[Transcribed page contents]
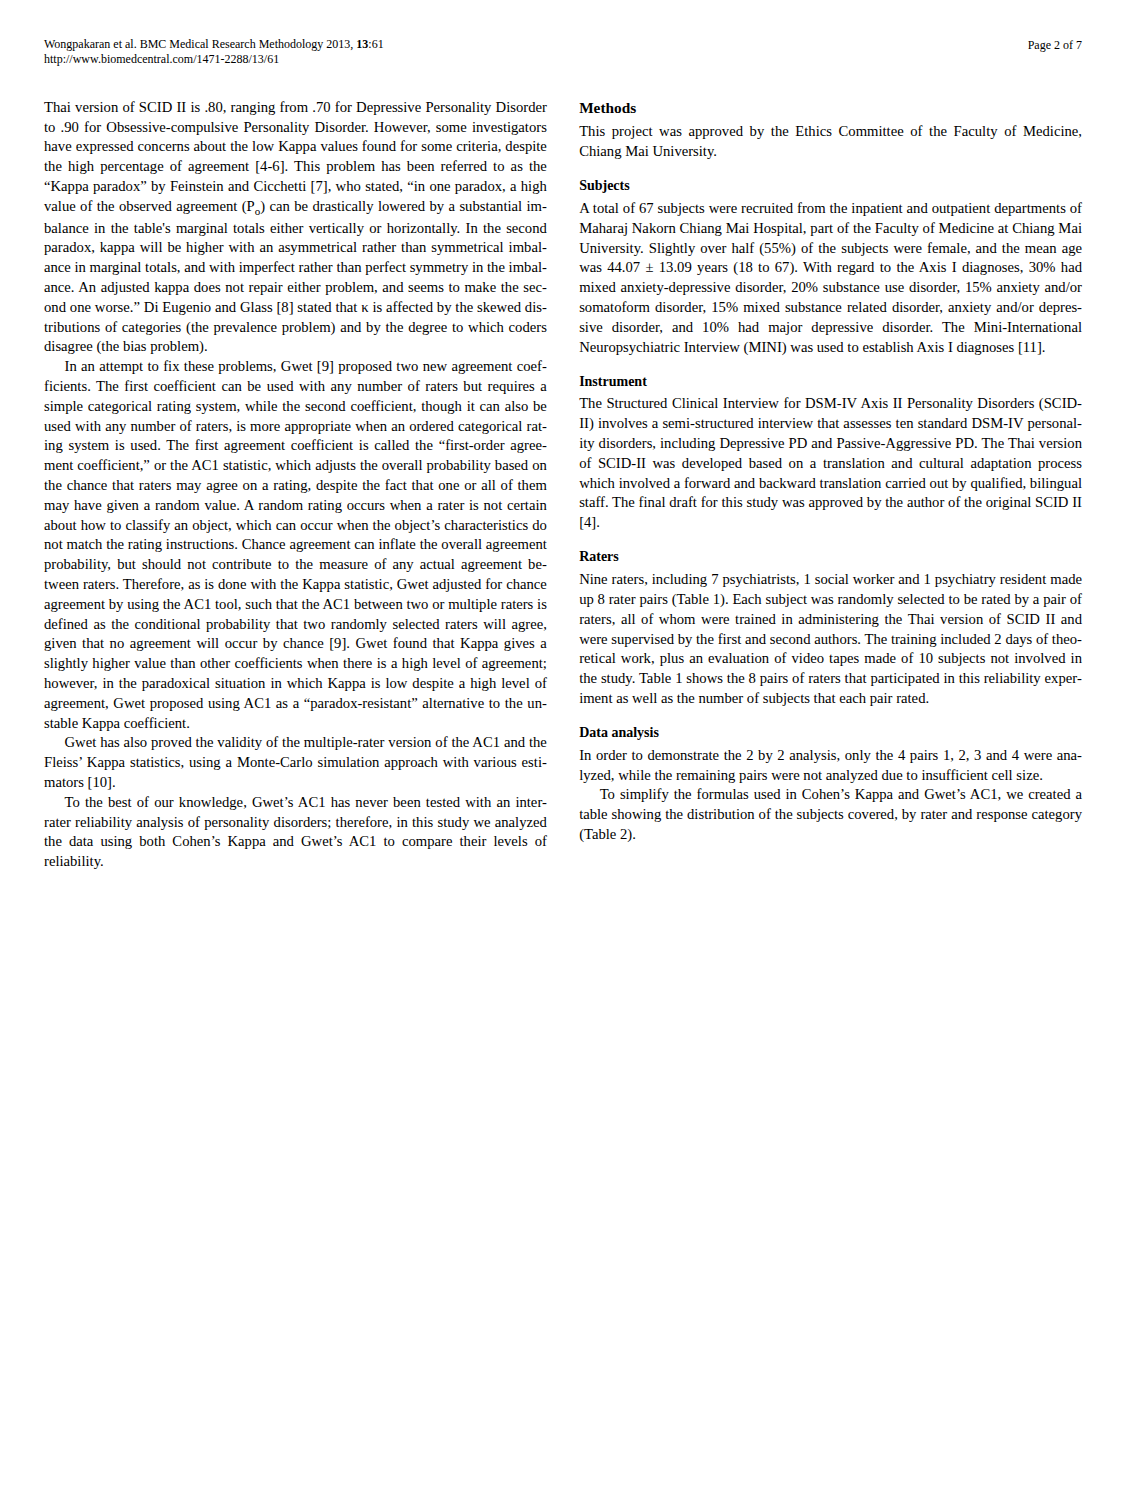Wongpakaran et al. BMC Medical Research Methodology 2013, 13:61 http://www.biomedcentral.com/1471-2288/13/61
Page 2 of 7
Thai version of SCID II is .80, ranging from .70 for Depressive Personality Disorder to .90 for Obsessive-compulsive Personality Disorder. However, some investigators have expressed concerns about the low Kappa values found for some criteria, despite the high percentage of agreement [4-6]. This problem has been referred to as the “Kappa paradox” by Feinstein and Cicchetti [7], who stated, “in one paradox, a high value of the observed agreement (Po) can be drastically lowered by a substantial imbalance in the table's marginal totals either vertically or horizontally. In the second paradox, kappa will be higher with an asymmetrical rather than symmetrical imbalance in marginal totals, and with imperfect rather than perfect symmetry in the imbalance. An adjusted kappa does not repair either problem, and seems to make the second one worse.” Di Eugenio and Glass [8] stated that κ is affected by the skewed distributions of categories (the prevalence problem) and by the degree to which coders disagree (the bias problem).
In an attempt to fix these problems, Gwet [9] proposed two new agreement coefficients. The first coefficient can be used with any number of raters but requires a simple categorical rating system, while the second coefficient, though it can also be used with any number of raters, is more appropriate when an ordered categorical rating system is used. The first agreement coefficient is called the “first-order agreement coefficient,” or the AC1 statistic, which adjusts the overall probability based on the chance that raters may agree on a rating, despite the fact that one or all of them may have given a random value. A random rating occurs when a rater is not certain about how to classify an object, which can occur when the object’s characteristics do not match the rating instructions. Chance agreement can inflate the overall agreement probability, but should not contribute to the measure of any actual agreement between raters. Therefore, as is done with the Kappa statistic, Gwet adjusted for chance agreement by using the AC1 tool, such that the AC1 between two or multiple raters is defined as the conditional probability that two randomly selected raters will agree, given that no agreement will occur by chance [9]. Gwet found that Kappa gives a slightly higher value than other coefficients when there is a high level of agreement; however, in the paradoxical situation in which Kappa is low despite a high level of agreement, Gwet proposed using AC1 as a “paradox-resistant” alternative to the unstable Kappa coefficient.
Gwet has also proved the validity of the multiple-rater version of the AC1 and the Fleiss’ Kappa statistics, using a Monte-Carlo simulation approach with various estimators [10].
To the best of our knowledge, Gwet’s AC1 has never been tested with an inter-rater reliability analysis of personality disorders; therefore, in this study we analyzed the data using both Cohen’s Kappa and Gwet’s AC1 to compare their levels of reliability.
Methods
This project was approved by the Ethics Committee of the Faculty of Medicine, Chiang Mai University.
Subjects
A total of 67 subjects were recruited from the inpatient and outpatient departments of Maharaj Nakorn Chiang Mai Hospital, part of the Faculty of Medicine at Chiang Mai University. Slightly over half (55%) of the subjects were female, and the mean age was 44.07 ± 13.09 years (18 to 67). With regard to the Axis I diagnoses, 30% had mixed anxiety-depressive disorder, 20% substance use disorder, 15% anxiety and/or somatoform disorder, 15% mixed substance related disorder, anxiety and/or depressive disorder, and 10% had major depressive disorder. The Mini-International Neuropsychiatric Interview (MINI) was used to establish Axis I diagnoses [11].
Instrument
The Structured Clinical Interview for DSM-IV Axis II Personality Disorders (SCID-II) involves a semi-structured interview that assesses ten standard DSM-IV personality disorders, including Depressive PD and Passive-Aggressive PD. The Thai version of SCID-II was developed based on a translation and cultural adaptation process which involved a forward and backward translation carried out by qualified, bilingual staff. The final draft for this study was approved by the author of the original SCID II [4].
Raters
Nine raters, including 7 psychiatrists, 1 social worker and 1 psychiatry resident made up 8 rater pairs (Table 1). Each subject was randomly selected to be rated by a pair of raters, all of whom were trained in administering the Thai version of SCID II and were supervised by the first and second authors. The training included 2 days of theoretical work, plus an evaluation of video tapes made of 10 subjects not involved in the study. Table 1 shows the 8 pairs of raters that participated in this reliability experiment as well as the number of subjects that each pair rated.
Data analysis
In order to demonstrate the 2 by 2 analysis, only the 4 pairs 1, 2, 3 and 4 were analyzed, while the remaining pairs were not analyzed due to insufficient cell size.
To simplify the formulas used in Cohen’s Kappa and Gwet’s AC1, we created a table showing the distribution of the subjects covered, by rater and response category (Table 2).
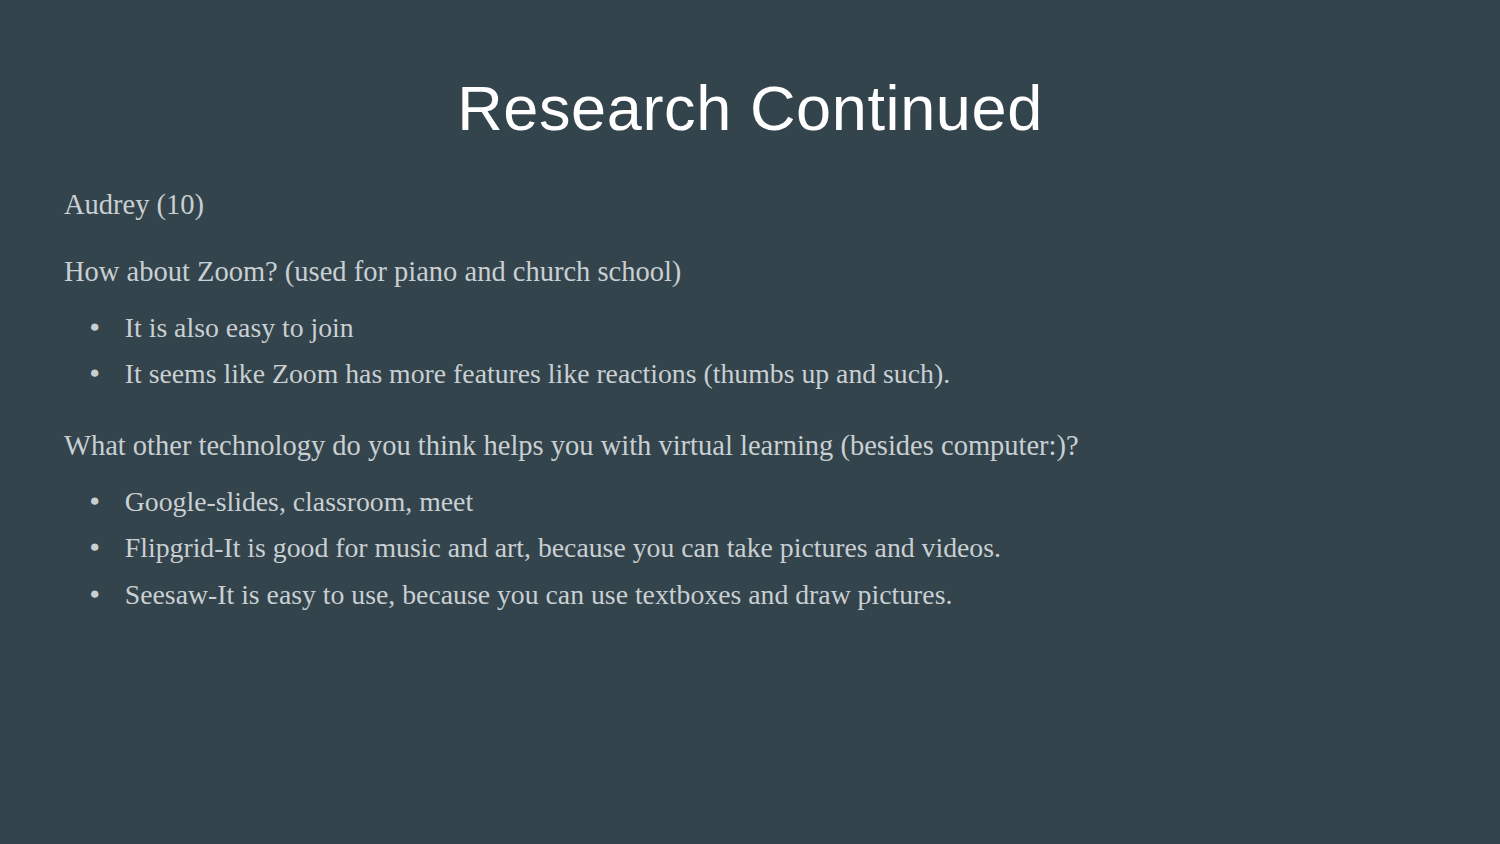Research Continued
Audrey (10)
How about Zoom? (used for piano and church school)
It is also easy to join
It seems like Zoom has more features like reactions (thumbs up and such).
What other technology do you think helps you with virtual learning (besides computer:)?
Google-slides, classroom, meet
Flipgrid-It is good for music and art, because you can take pictures and videos.
Seesaw-It is easy to use, because you can use textboxes and draw pictures.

• Instructions for the task:
Leaving out the pictures, please transcribe exactly the lines from the one that holds "Nine raters, including" through the last line of the entries above, both included.

• Reply:
Nine raters, including 7 psychiatrists, 1 social worker and 1 psychiatry resident made up 8 rater pairs (Table 1). Each subject was randomly selected to be rated by a pair of raters, all of whom were trained in administering the Thai version of SCID II and were supervised by the first and second authors. The training included 2 days of theoretical work, plus an evaluation of video tapes made of 10 subjects not involved in the study. Table 1 shows the 8 pairs of raters that participated in this reliability experiment as well as the number of subjects that each pair rated.
Data analysis
In order to demonstrate the 2 by 2 analysis, only the 4 pairs 1, 2, 3 and 4 were analyzed, while the remaining pairs were not analyzed due to insufficient cell size.
To simplify the formulas used in Cohen’s Kappa and Gwet’s AC1, we created a table showing the distribution of the subjects covered, by rater and response category (Table 2).
Research Continued
Audrey (10)
How about Zoom? (used for piano and church school)
It is also easy to join
It seems like Zoom has more features like reactions (thumbs up and such).
What other technology do you think helps you with virtual learning (besides computer:)?
Google-slides, classroom, meet
Flipgrid-It is good for music and art, because you can take pictures and videos.
Seesaw-It is easy to use, because you can use textboxes and draw pictures.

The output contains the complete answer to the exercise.